I'm very worried that i'll go crazy and kill myself even though thats not what i want or that i'll hurt someone else.

I was presecribed a months worth of citalopram in the summer which i have in my cupboard as i havent plucked up the courage yet...if i take them and then go back, will they still give me more if they're working??
I just want to get better!!!!!!! :scared15: :shrug:


Hey, I've been in exactly the same place, through drugs also.
I can catagorically tell you that you're not going schizo, you're not going mad, your brain is still functioning perfectly fine, you are still 100% in touch with reality, or basically you wouldn't be here telling us all this stuff, and you wouldn't be scared about losing it. If you lose your mind, you don't get chance to panic about it, it just happens.

If you're going to google anything, I suggest you google a term 'depersonalization'. It's a state that I reckon you may well have stumbled into, just as I have. Kind of like a feeling of being detached from reality, and your senses, yet still knowing you're very much still there. You're not alone in experiencing it, and it is very manageable. As I said, it definitely does not mean you're going mad.

I think now that the drugs caused me to slip into that state. And then once there, I began to panic and grow anxious about it as I felt this way, but didn't know how to define it, or what it was.

The citalopram helped me, it controlled my anxiety and eased my depression, and made the whole depersonalization feeling shrink, and I did feel normal again, it helped me to find my feet again for sure.

The thing is though, with this it's more a case of realising you're not going mad, that nothing is going to happen to you, that you're 100% sane, and no matter what thoughts you have, whatever feelings you get, however anxious you feel, and think your brain is going to explode or you'll have a fit, yadda yadda yadda, YOU'RE NOT. 10 minutes time you'll still be here, tomorrow you'll still be here, next year you'll still be here. And you'll still be totally sane.Just like Rchd said, there's no chance at all for you to go crazy. None in a million years. He explained it already and way too better than what I could, so I won't insist in that point.

I have no experience with citalopram. Yet still, I recommend (and surely so will do your doctor) quitting alcohol, at least as long as you are taking meds.

And don't worry about sequels in your nervous system after having experimented with such substances.
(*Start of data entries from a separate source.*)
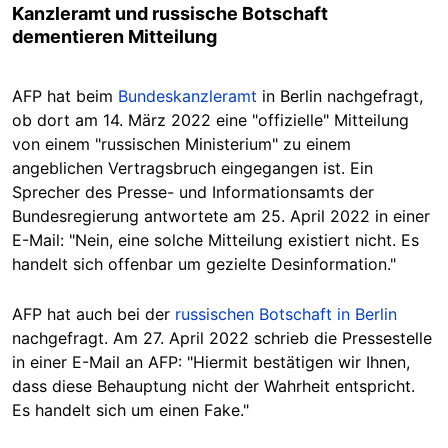
Kanzleramt und russische Botschaft
dementieren Mitteilung
AFP hat beim
Bundeskanzleramt
in Berlin nachgefragt,
ob dort am 14. März 2022 eine "offizielle" Mitteilung
von einem "russischen Ministerium" zu einem
angeblichen Vertragsbruch eingegangen ist. Ein
Sprecher des Presse- und Informationsamts der
Bundesregierung antwortete am 25. April 2022 in einer
E-Mail: "Nein, eine solche Mitteilung existiert nicht. Es
handelt sich offenbar um gezielte Desinformation."
AFP hat auch bei der
russischen Botschaft in Berlin
nachgefragt. Am 27. April 2022 schrieb die Pressestelle
in einer E-Mail an AFP: "Hiermit bestätigen wir Ihnen,
dass diese Behauptung nicht der Wahrheit entspricht.
Es handelt sich um einen Fake."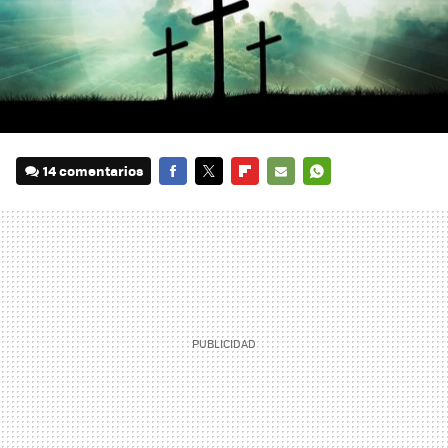
14 comentarios
FACEBOOK
TWITTER
FLIPBOARD
E-
WHATSAPP
MAIL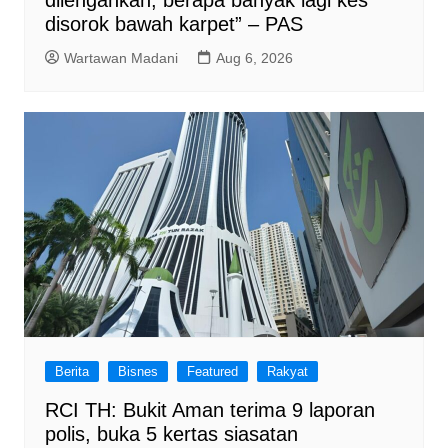
disorok bawah karpet” – PAS
Wartawan Madani
Aug 6, 2026
Berita
Bisnes
Featured
Rakyat
RCI TH: Bukit Aman terima 9 laporan
polis, buka 5 kertas siasatan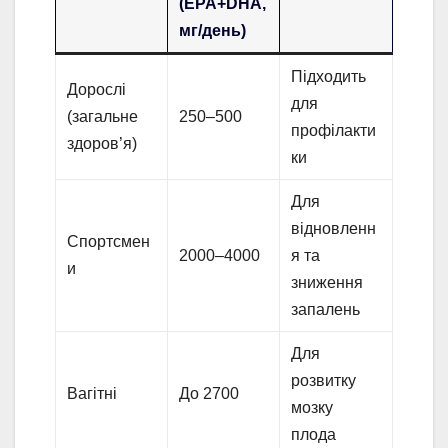
(EPA+DHA,
мг/день)
Підходить
Дорослі
для
(загальне
250–500
профілакти
здоров’я)
ки
Для
відновленн
Спортсмен
2000–4000
я та
и
зниження
запалень
Для
розвитку
Вагітні
До 2700
мозку
плода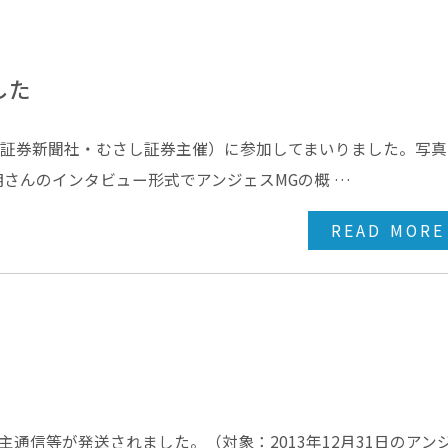
した
日本証券新聞社・むさし証券主催）に参加してまいりました。写
さんのインタビュー形式でアンジェスMGの概 …
READ MORE
主通信等が発送されました。（対象：2013年12月31日のアン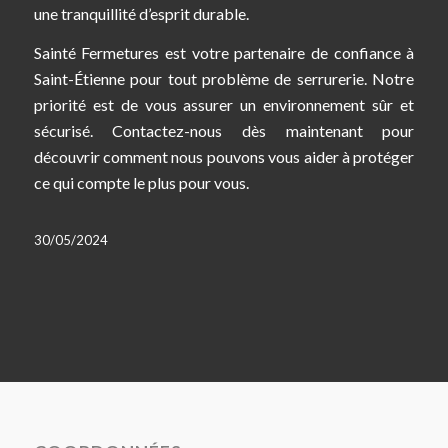
une tranquillité d’esprit durable.
Sainté Fermetures est votre partenaire de confiance à
Saint-Étienne pour tout problème de serrurerie. Notre
priorité est de vous assurer un environnement sûr et
sécurisé. Contactez-nous dès maintenant pour
découvrir comment nous pouvons vous aider à protéger
ce qui compte le plus pour vous.
30/05/2024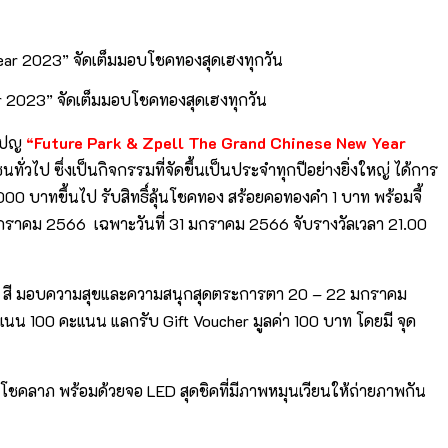
ar 2023” จัดเต็มมอบโชคทองสุดเฮงทุกวัน
มเปญ
“Future Park & Zpell The Grand Chinese New Year
ป ซึ่งเป็นกิจกรรมที่จัดขึ้นเป็นประจำทุกปีอย่างยิ่งใหญ่ ได้การ
1,000 บาทขึ้นไป รับสิทธิ์ลุ้นโชคทอง สร้อยคอทองคำ 1 บาท พร้อมจี้
– 31 มกราคม 2566 เฉพาะวันที่ 31 มกราคม 2566 จับรางวัลเวลา 21.00
โต 9 สี มอบความสุขและความสนุกสุดตระการตา 20 – 22 มกราคม
คะแนน 100 คะแนน แลกรับ Gift Voucher มูลค่า 100 บาท โดยมี จุด
ชคลาภ พร้อมด้วยจอ LED สุดชิคที่มีภาพหมุนเวียนให้ถ่ายภาพกัน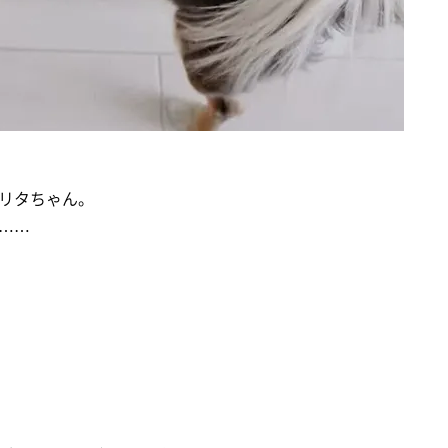
リタちゃん。
……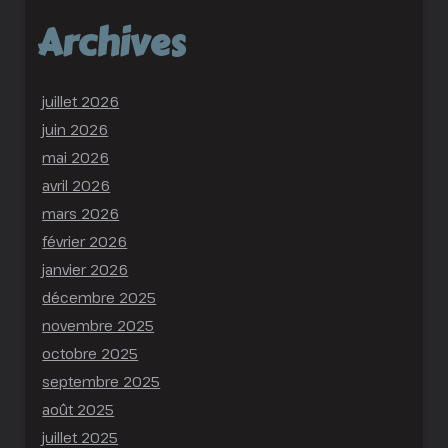
Archives
juillet 2026
juin 2026
mai 2026
avril 2026
mars 2026
février 2026
janvier 2026
décembre 2025
novembre 2025
octobre 2025
septembre 2025
août 2025
juillet 2025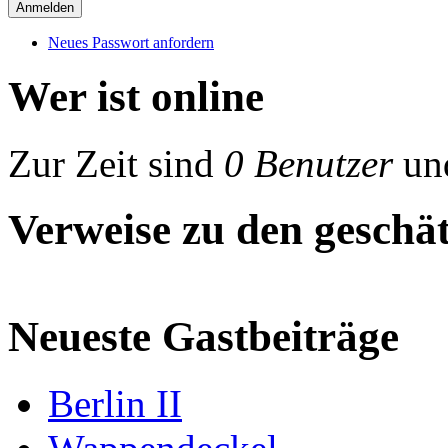
Neues Passwort anfordern
Wer ist online
Zur Zeit sind
0 Benutzer
un
Verweise zu den geschät
Neueste Gastbeiträge
Berlin II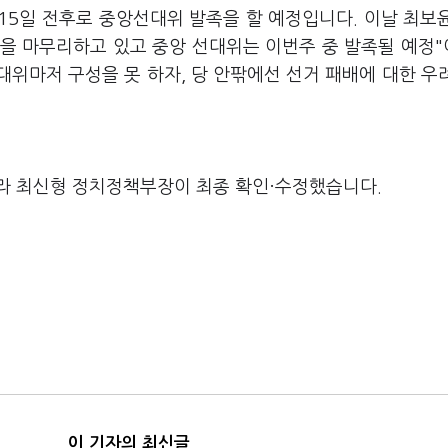
15일 전후로 중앙선대위 발족을 할 예정입니다. 이날 최보
을 마무리하고 있고 중앙 선대위는 이번주 중 발족될 예정
위마저 구성을 못 하자, 당 안팎에선 선거 패배에 대한 우
라 최신형 정치정책부장이 최종 확인·수정했습니다.
이 기자의 최신글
Anyway, you should consider their effects as a warning sign. You might not go nuts, but suffer from severe anxiety, which leads into more and more depersonalization. Even though it has nothing to do with any damage in your brain, I guess that -at this point- you realised that it's not a worthwhile sensation, didn't you?

One last thing: I used to googlin' in search for answers, too. I've been there before, and maybe it's one of the things I regret the most. There's so many bullsh*t going 'round the net. Be careful with sites such as depersonalization.info or dreamchild.net; they handle a bunch of unreliable and non-cientifical information, but yet they are pretty scary, and you don't need to read that crap.

Hope you are ok. Keep in touch, would you?
And don't EVER stop your treatment. Expect no miracles in what it comes to meds. It takes some time for your body to get used to them.